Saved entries
━━━━━━━━━━━━━━━━

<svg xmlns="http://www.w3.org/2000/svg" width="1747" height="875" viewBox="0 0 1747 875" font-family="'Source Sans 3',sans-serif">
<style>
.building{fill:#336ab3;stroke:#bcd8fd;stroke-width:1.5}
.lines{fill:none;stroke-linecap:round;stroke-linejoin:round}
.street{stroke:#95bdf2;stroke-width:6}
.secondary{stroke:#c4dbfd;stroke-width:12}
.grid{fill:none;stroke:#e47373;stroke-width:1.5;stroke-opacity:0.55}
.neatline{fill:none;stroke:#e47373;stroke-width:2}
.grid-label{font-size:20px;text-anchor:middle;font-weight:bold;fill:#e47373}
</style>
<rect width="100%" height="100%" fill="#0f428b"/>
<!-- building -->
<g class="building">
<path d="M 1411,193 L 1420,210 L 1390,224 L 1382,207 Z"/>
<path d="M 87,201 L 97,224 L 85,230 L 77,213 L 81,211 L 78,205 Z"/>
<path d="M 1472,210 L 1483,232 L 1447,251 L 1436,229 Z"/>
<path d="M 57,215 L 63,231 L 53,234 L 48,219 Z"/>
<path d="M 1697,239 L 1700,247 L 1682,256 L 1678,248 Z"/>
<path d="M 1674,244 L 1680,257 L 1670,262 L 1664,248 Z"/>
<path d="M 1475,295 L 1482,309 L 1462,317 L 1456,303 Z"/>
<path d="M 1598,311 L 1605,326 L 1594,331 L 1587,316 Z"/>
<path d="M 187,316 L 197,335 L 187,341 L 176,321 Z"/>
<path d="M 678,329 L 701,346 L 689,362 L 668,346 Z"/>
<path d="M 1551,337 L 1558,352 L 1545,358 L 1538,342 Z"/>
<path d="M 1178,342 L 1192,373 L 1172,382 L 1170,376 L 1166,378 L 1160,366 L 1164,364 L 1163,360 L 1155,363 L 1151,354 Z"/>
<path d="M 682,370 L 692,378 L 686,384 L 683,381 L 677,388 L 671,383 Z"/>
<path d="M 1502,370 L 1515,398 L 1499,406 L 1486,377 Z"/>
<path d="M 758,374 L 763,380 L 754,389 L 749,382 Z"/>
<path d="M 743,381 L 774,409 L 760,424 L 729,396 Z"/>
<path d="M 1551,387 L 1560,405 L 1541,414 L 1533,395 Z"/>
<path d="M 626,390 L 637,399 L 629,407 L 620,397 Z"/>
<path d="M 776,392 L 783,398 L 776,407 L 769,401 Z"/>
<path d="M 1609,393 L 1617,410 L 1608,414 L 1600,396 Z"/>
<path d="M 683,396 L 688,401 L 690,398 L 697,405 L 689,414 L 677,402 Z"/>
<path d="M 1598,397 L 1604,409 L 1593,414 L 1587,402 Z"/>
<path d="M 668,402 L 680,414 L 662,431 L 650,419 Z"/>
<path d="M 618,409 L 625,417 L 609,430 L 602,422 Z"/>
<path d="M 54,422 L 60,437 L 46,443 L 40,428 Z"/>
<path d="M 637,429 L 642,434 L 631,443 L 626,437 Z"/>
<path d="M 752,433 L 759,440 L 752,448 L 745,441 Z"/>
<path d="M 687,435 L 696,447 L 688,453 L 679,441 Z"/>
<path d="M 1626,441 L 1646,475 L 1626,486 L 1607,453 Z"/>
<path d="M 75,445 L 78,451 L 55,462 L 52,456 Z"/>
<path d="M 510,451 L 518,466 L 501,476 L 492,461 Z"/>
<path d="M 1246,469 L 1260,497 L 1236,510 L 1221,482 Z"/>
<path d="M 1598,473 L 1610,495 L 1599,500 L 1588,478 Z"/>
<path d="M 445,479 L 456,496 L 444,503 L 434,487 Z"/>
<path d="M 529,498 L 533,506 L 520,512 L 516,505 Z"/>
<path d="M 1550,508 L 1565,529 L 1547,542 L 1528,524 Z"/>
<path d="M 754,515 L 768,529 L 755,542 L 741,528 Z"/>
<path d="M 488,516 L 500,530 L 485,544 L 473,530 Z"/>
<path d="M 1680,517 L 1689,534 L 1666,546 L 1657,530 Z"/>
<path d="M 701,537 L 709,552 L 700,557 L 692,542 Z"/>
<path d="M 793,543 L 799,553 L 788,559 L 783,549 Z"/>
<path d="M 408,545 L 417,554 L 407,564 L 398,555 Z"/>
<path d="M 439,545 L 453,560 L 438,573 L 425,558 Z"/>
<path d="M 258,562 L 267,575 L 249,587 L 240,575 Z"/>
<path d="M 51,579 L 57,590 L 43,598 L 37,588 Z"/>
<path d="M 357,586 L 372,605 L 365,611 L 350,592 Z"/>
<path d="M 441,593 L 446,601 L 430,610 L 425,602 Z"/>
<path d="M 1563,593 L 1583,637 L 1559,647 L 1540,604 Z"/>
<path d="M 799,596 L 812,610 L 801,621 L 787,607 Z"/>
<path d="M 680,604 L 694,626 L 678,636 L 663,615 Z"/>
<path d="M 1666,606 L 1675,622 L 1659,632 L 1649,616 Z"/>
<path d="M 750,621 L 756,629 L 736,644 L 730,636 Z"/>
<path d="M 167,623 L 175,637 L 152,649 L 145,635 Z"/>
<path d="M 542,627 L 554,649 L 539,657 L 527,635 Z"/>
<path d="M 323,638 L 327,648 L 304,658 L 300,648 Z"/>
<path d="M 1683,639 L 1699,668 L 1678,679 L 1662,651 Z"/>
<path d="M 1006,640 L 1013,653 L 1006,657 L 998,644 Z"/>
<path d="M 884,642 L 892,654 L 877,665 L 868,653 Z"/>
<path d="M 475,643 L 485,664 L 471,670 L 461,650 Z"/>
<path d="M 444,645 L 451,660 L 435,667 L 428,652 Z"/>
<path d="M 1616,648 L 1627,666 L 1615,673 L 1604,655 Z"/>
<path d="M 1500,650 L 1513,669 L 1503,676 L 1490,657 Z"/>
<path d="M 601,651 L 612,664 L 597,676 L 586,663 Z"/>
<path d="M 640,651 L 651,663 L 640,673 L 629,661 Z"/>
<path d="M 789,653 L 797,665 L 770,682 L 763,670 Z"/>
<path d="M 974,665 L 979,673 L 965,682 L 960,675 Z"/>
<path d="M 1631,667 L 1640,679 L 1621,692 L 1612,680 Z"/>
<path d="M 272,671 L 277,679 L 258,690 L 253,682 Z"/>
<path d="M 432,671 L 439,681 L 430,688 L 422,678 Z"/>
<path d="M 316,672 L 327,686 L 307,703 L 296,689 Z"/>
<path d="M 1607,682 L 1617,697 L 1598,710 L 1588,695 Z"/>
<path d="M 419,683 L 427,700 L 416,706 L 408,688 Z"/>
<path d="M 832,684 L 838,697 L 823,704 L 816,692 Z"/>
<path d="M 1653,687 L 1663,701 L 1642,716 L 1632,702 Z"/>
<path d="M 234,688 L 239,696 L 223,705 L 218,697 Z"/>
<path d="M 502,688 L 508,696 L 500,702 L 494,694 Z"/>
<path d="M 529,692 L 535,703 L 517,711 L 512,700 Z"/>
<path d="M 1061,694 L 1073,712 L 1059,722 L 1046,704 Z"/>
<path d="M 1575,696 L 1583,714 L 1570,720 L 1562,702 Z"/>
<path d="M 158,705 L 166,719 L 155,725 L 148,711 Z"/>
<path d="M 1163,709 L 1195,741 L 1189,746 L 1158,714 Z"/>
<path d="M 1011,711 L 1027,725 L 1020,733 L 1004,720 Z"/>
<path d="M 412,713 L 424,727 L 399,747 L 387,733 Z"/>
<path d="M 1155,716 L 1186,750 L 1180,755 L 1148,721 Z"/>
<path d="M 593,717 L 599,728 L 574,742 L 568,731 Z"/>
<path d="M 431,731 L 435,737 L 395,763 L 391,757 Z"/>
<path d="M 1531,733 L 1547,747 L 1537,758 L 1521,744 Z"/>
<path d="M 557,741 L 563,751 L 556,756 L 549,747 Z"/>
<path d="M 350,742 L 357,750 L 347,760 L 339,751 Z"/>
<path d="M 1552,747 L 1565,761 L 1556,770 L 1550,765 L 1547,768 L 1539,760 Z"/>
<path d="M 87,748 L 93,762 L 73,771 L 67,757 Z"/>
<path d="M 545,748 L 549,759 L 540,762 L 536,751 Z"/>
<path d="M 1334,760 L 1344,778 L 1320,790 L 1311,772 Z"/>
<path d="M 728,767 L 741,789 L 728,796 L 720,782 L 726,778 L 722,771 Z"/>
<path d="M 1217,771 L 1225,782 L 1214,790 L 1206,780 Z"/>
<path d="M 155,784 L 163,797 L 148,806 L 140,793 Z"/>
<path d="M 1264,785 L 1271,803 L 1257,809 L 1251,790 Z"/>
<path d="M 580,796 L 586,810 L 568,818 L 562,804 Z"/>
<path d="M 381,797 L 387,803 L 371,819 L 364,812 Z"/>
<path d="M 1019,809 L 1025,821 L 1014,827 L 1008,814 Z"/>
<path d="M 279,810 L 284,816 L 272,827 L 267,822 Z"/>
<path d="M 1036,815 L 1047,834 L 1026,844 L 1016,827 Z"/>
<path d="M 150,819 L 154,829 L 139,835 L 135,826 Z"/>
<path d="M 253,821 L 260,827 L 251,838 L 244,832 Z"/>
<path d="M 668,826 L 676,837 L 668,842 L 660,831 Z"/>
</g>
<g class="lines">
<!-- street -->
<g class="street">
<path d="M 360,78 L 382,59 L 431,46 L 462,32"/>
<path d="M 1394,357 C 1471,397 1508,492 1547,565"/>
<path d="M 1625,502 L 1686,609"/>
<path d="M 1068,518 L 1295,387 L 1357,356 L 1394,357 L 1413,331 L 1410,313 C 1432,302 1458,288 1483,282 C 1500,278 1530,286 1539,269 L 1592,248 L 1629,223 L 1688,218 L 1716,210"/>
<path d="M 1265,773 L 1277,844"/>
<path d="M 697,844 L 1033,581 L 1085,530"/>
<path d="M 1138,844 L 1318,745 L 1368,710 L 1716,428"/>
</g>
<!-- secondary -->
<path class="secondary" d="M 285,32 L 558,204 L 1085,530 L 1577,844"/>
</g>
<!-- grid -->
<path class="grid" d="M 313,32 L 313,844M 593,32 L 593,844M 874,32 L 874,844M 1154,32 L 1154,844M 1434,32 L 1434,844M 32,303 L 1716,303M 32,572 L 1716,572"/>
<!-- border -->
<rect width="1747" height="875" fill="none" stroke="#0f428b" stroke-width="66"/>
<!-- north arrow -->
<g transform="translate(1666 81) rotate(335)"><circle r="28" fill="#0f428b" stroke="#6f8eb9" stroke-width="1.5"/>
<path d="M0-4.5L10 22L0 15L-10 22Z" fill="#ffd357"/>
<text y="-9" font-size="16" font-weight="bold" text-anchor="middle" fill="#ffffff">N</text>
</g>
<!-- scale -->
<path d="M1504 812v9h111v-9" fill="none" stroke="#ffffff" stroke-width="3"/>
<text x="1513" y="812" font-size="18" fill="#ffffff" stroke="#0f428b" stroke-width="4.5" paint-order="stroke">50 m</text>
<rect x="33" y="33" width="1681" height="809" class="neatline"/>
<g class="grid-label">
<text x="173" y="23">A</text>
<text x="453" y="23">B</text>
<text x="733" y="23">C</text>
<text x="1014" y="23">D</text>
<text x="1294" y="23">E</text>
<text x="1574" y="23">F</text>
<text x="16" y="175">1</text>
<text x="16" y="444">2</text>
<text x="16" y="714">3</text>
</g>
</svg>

━━━━━━━━━━━━━━━━

TASK DETAILS - Only the lines above from the one with "<!-- street -->" through the one with "<!-- north arrow -->" should be duplicated, character for character.

ANSWER TO THIS TASK -
<!-- street -->
<g class="street">
<path d="M 360,78 L 382,59 L 431,46 L 462,32"/>
<path d="M 1394,357 C 1471,397 1508,492 1547,565"/>
<path d="M 1625,502 L 1686,609"/>
<path d="M 1068,518 L 1295,387 L 1357,356 L 1394,357 L 1413,331 L 1410,313 C 1432,302 1458,288 1483,282 C 1500,278 1530,286 1539,269 L 1592,248 L 1629,223 L 1688,218 L 1716,210"/>
<path d="M 1265,773 L 1277,844"/>
<path d="M 697,844 L 1033,581 L 1085,530"/>
<path d="M 1138,844 L 1318,745 L 1368,710 L 1716,428"/>
</g>
<!-- secondary -->
<path class="secondary" d="M 285,32 L 558,204 L 1085,530 L 1577,844"/>
</g>
<!-- grid -->
<path class="grid" d="M 313,32 L 313,844M 593,32 L 593,844M 874,32 L 874,844M 1154,32 L 1154,844M 1434,32 L 1434,844M 32,303 L 1716,303M 32,572 L 1716,572"/>
<!-- border -->
<rect width="1747" height="875" fill="none" stroke="#0f428b" stroke-width="66"/>
<!-- north arrow -->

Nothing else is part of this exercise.